Pass 2's two Criticals — the auth: block reversal and the folder-ordering reversal — meant those two reversals happened before anything else was touched. Pass 3's six polish items had predictable scope. Iteration budget was legible going into each pass rather than discovered during it.
The delta table also made regression visible. If a pass-2 fix had been reintroduced in pass 3, it would have appeared as "re-introduced" in the first paragraph, not buried in narrative. None were.
Skill-level versus project-level in every review
Every review explicitly categorised findings into four buckets: skill-level must-fix, skill-level nice-to-have, project-specific, and out-of-scope but worth raising upstream.

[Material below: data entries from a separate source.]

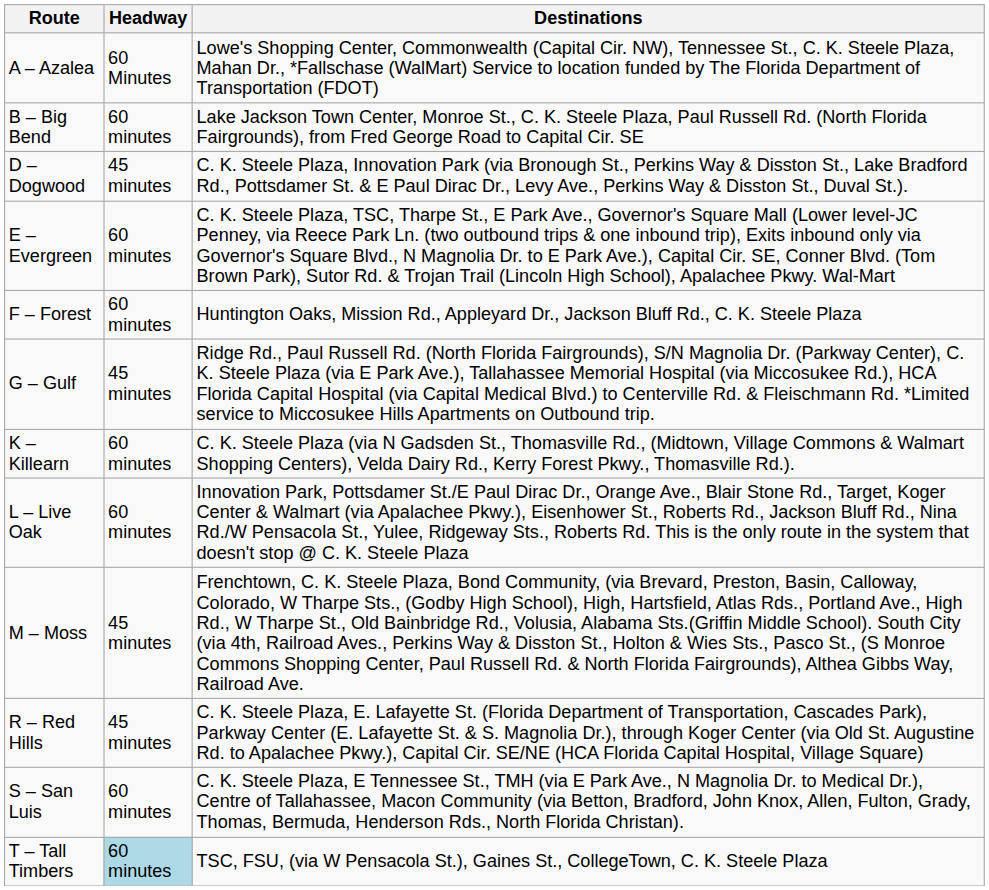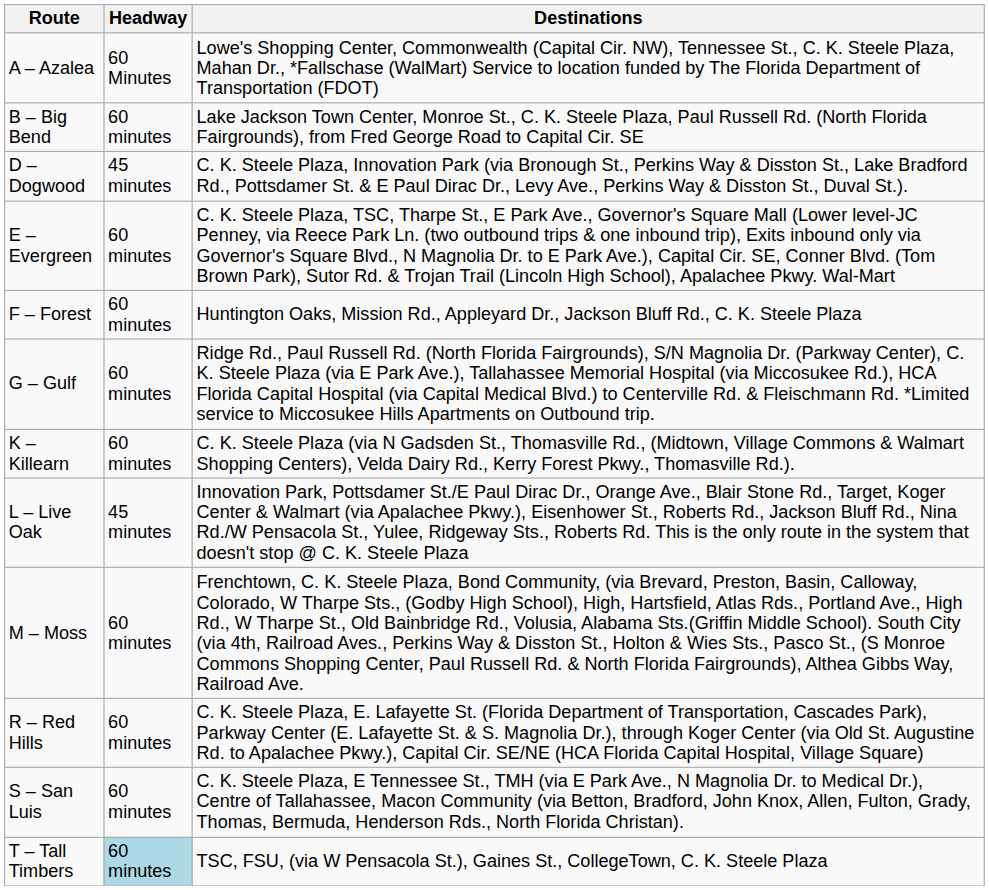G – Gulf | Headway: 45 minutes -> 60 minutes
L – Live Oak | Headway: 60 minutes -> 45 minutes
M – Moss | Headway: 45 minutes -> 60 minutes
R – Red Hills | Headway: 45 minutes -> 60 minutes
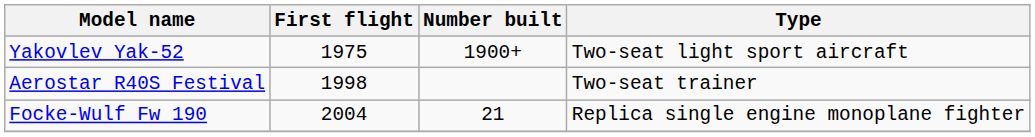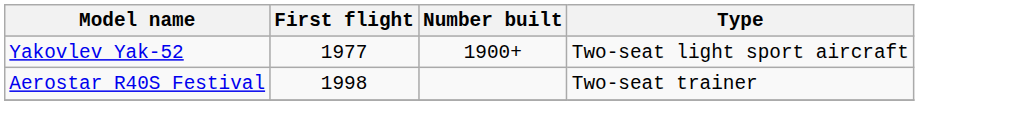Yakovlev Yak-52 | First flight: 1975 -> 1977
- row: Focke-Wulf Fw 190 | 2004 | 21 | Replica single engine monoplane fighter
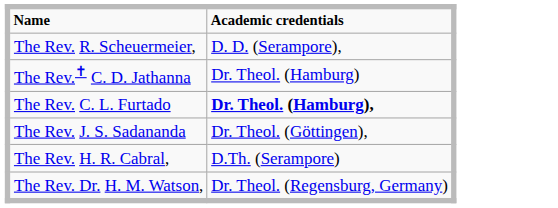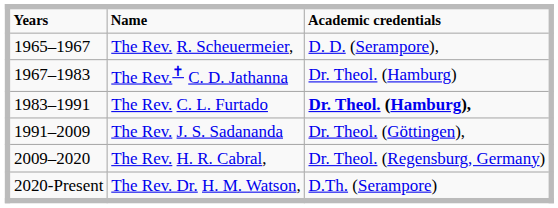+ column: Years | 1965–1967 | 1967–1983 | 1983–1991 | 1991–2009 | 2009–2020 | 2020-Present
The Rev. H. R. Cabral, | Academic credentials: D.Th. (Serampore) -> Dr. Theol. (Regensburg, Germany)
The Rev. Dr. H. M. Watson, | Academic credentials: Dr. Theol. (Regensburg, Germany) -> D.Th. (Serampore)
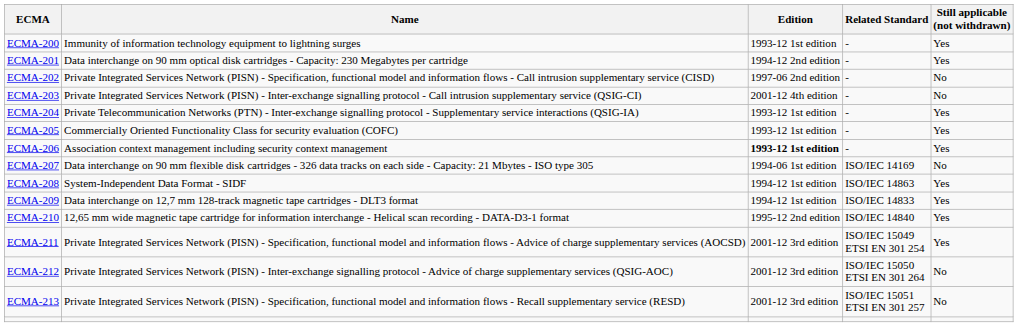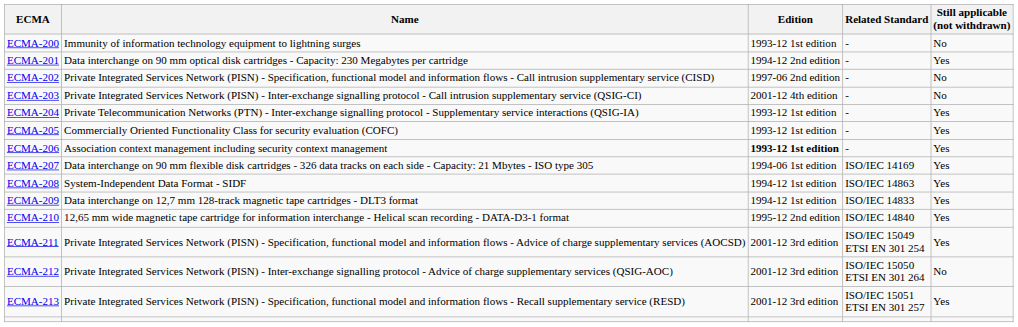ECMA-200 | Still applicable (not withdrawn): Yes -> No
ECMA-207 | Still applicable (not withdrawn): No -> Yes
ECMA-213 | Still applicable (not withdrawn): No -> Yes
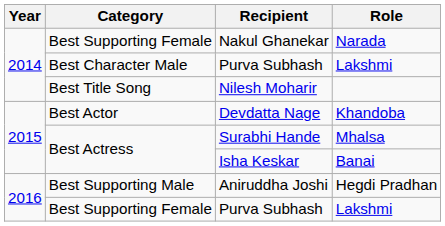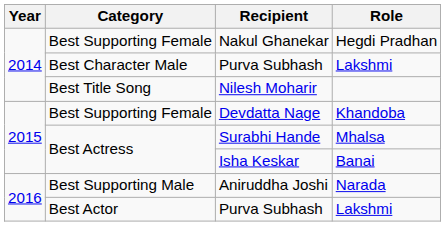Nakul Ghanekar | Role: Narada -> Hegdi Pradhan
Devdatta Nage | Category: Best Actor -> Best Supporting Female
Aniruddha Joshi | Role: Hegdi Pradhan -> Narada
2016 / Purva Subhash | Category: Best Supporting Female -> Best Actor
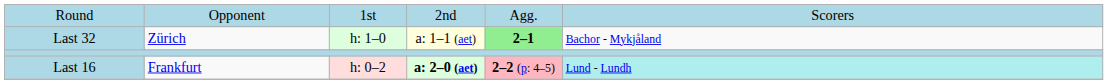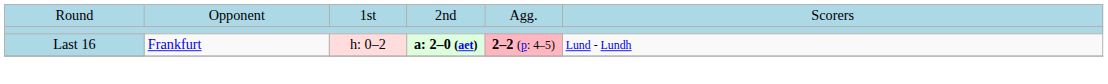- row: Last 32 | Zürich | h: 1–0 | a: 1–1 (aet) | 2–1 | Bachor - Mykjåland
Last 16 | column 6: paleturquoise background -> no background
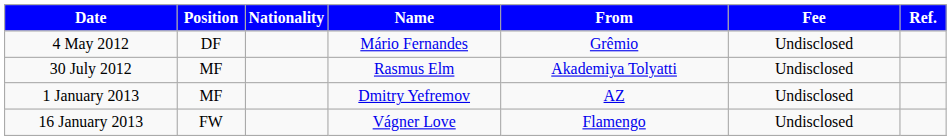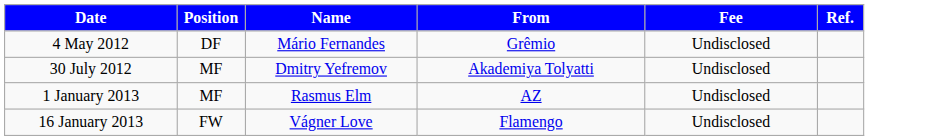- column: Nationality
30 July 2012 | Name: Rasmus Elm -> Dmitry Yefremov
1 January 2013 | Name: Dmitry Yefremov -> Rasmus Elm
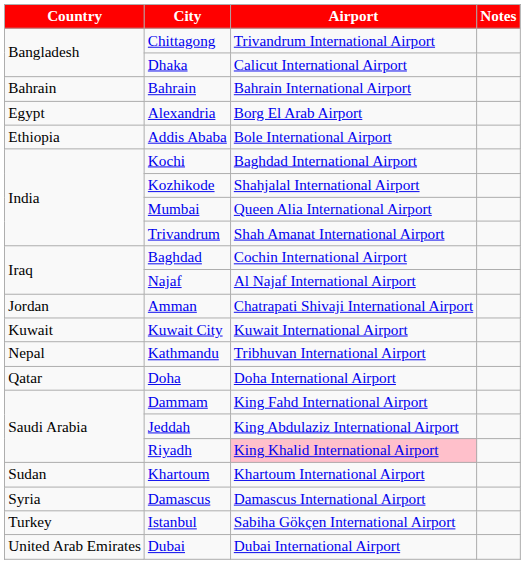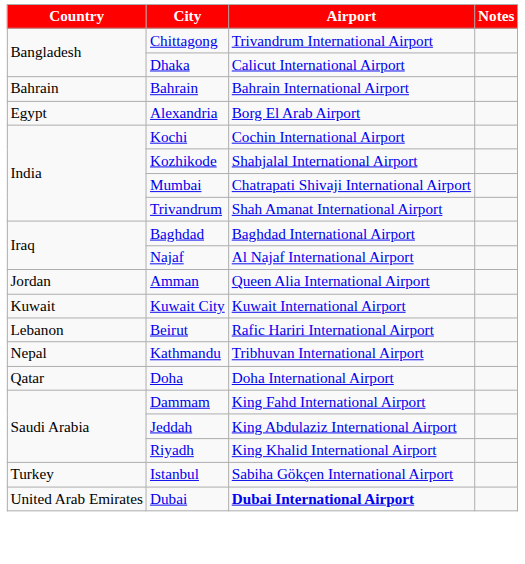- row: Ethiopia | Addis Ababa | Bole International Airport
Kochi | Airport: Baghdad International Airport -> Cochin International Airport
Mumbai | Airport: Queen Alia International Airport -> Chatrapati Shivaji International Airport
Baghdad | Airport: Cochin International Airport -> Baghdad International Airport
Amman | Airport: Chatrapati Shivaji International Airport -> Queen Alia International Airport
+ row: Lebanon | Beirut | Rafic Hariri International Airport
Riyadh | Airport: pink background -> no background
- row: Sudan | Khartoum | Khartoum International Airport
- row: Syria | Damascus | Damascus International Airport
Dubai | Airport: normal -> bold
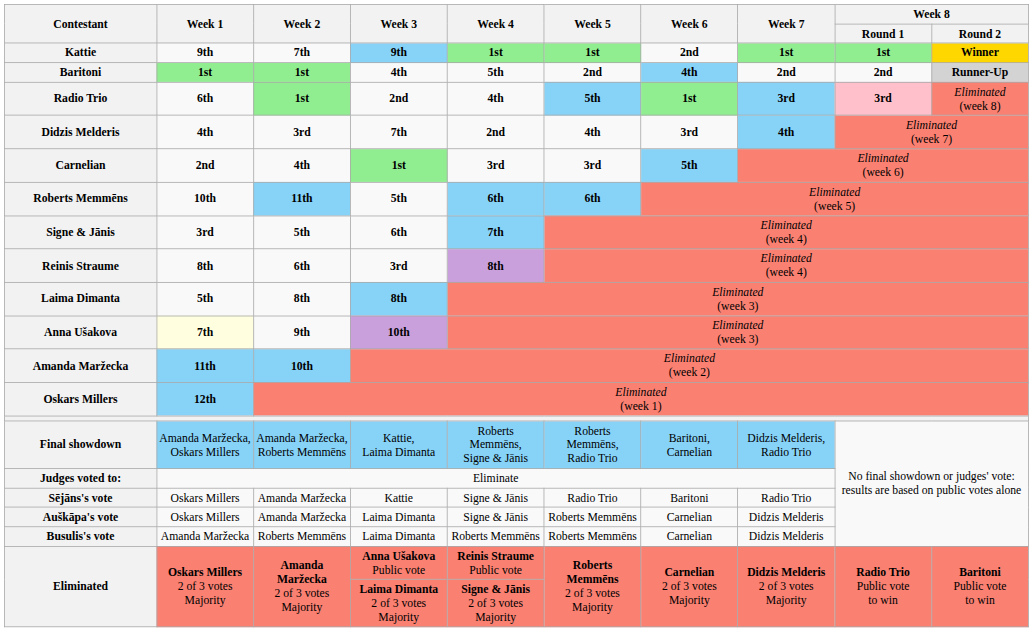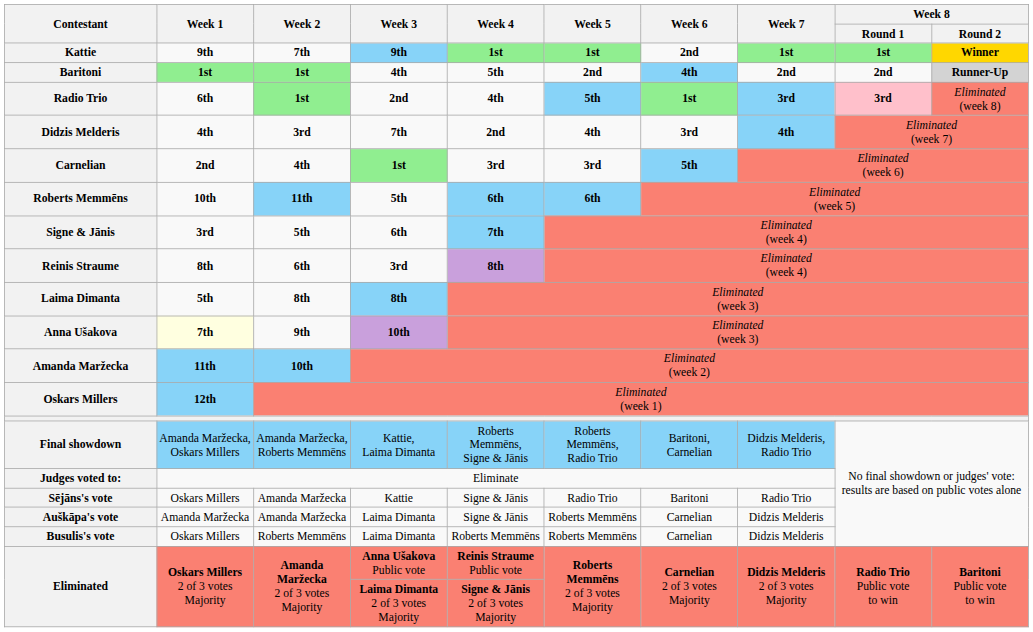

The auth: block bug is a CLI issue in Bruno 3.2.x — it belongs upstream, filed against the Bruno project. The workaround (setting the Authorization header manually via a folder-level headers: entry instead of relying on the typed auth: block) belongs in the skill. Both belong, but in different places. Without explicit separation, iteration drifts toward patching every observed symptom rather than fixing the structural problem, and the skill accumulates rules that only work for one specific codebase.
The pass-3 reviewer's "ship-ready" verdict summarised the collection as correct (assertion operators use the right syntax, auth flows through folder-level headers rather than the broken typed block, folder execution order is deterministic), loud (every chained request has a guard script that throws a clear error with the upstream file's actual path if a required variable is missing), self-documenting (every folder and request carries a docs: block explaining purpose, parameters, and dependencies — the collection doubles as browsable API documentation), and coherently tagged (CI excludes write operations, endpoints requiring out-of-band input, and teardown by default; a contract tag distinguishes liveness checks on empty lists from real smoke tests whose data exists in CI).
None of those four properties existed in the initial skill state. All four emerged from the iteration loop.
The Distance Between Looking Correct and Actually Working
The output of the design phase was a skill that looked complete and well-structured. The first external pass revealed it was broken on every single assertion.
That distance — between "plausible" and "correct" — is the thing that internal review cannot close. It requires execution against real conditions with a reviewer who has no stake in the prior design decisions.
The method that closed it: filesystem-first artifact that could be run and measured, author/reviewer context isolation, execution against a real messy backend, severity triage with explicit status deltas, skill-level versus project-level separation in every review.
The method is reusable. The Bruno skill is just the first project it ran on.